Entertainment

The 'Serial' Theme Song Got A Makeover, & It's Hauntingly Good

by Zoe Balaconis

It's back! It's back! It's baaaaaack! The first episode of Season 2 of the smash-hit podcast Serial was released earlier in the day on December 10. This season's story centers on Bowe Bergdahl, a sergeant in the U.S. military who was captured by the Taliban while serving in Afghanistan. The Bergdahl story has garnered the attention and intrigue of an international audience, and this season is sure to be full of twists, turns, and absolutely surprising moments. However, the change of scenery (Bergdahl was stationed abroad when his capture took place) and the story aren't the only things that've changed for Season 2. Serial's also got a new theme song, and it's gonna haunt your dreams.

The show's producers chose Nick Thorburn, aka "Nick Diamonds," for the theme song to Season 1, and now he's back to score this next installment of the podcast. The new theme has many of the same elements as were found in Season 1, yet the tenor of the song has changed entirely. This year's music feels eerie, foreboding, and dark, much like Bergdahl's story, which has raised tons of questions in the media, the army, and in government. Season 2's theme song builds up, inch by inch, like the cases do, in complexity, leaving you wanting — craving — more, until its time to tune in for next week's episode.

In an interview with Vulture, Thorburn talked about the music from Season 1 and how he's changed the tempo, tune, and flow to match the intricacies of the Bergdahl case in Season 2.

Said Thorburn of Serial's first season and how he decided on the sound for Season 2:

The first season was a kind of a true-crime thing.
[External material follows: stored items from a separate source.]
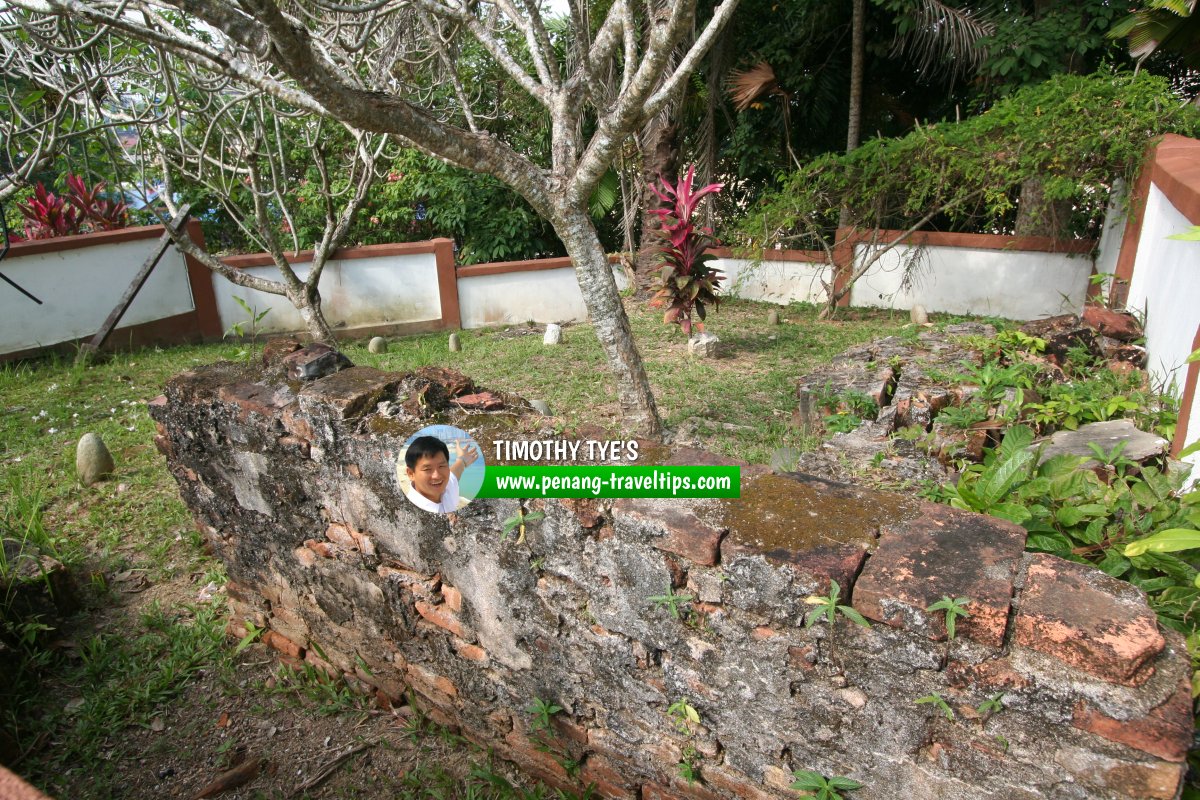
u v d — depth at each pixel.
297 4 4.78
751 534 1.69
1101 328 5.77
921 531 1.67
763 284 11.12
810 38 10.62
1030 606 1.41
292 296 7.27
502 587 2.16
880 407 4.26
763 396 6.17
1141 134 6.87
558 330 8.22
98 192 9.02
I heard the first episode and made a library of music [for the producers to use] based on what I got from the first episode. Where I first went to was the Angelo Badalamenti Twin Peaks kind of thing: the twangy, echoey guitar and icy synths. This time around, I’m still sort of creating a library of sounds for them instead of more traditional scoring. I’m giving them a lot of cues and moods and tonal things. The music is different, but it’s sort of me just trying to go against the instinct of writing songs. My instinct is to have all these changes and these melodies, and I’m trying to reel that in and create a mood without necessarily a beginning, a middle, and an end.

As for his interest in returning for Season 2,Thorburn told Vulture that when he was approached he answered, "Hell yeah!" Adding:

I was very pleased to do it, and to try to do something better than what I had done before. It was a tall task, but I think I did it.

Concerning the theme change, Julie Snyder, one of Serial's producers told The New York Times:

We wanted to change it because the theme the first year really belonged to that story.

After listening to inaugural episode of Season 2, the music does have a certain circular quality to it that feels reflective of the mind turning over facts, weighing alibis against evidence, going back to overlooked testimonies. It's hauntingly addictive, much like the story Sarah Koenig and co. have placed before us, ready to unravel slowly and methodically.

Season 1 of Serial was mind-boggling, and the theme was almost as maddening in the way it stuck in your head. Unsurprisingly, the story and the score of Season 2 are shaping up to be just as confusing, just as mind-boggling, and just as exciting. Only one episode in, and it's already shaping up to be one hell of a season, you guys.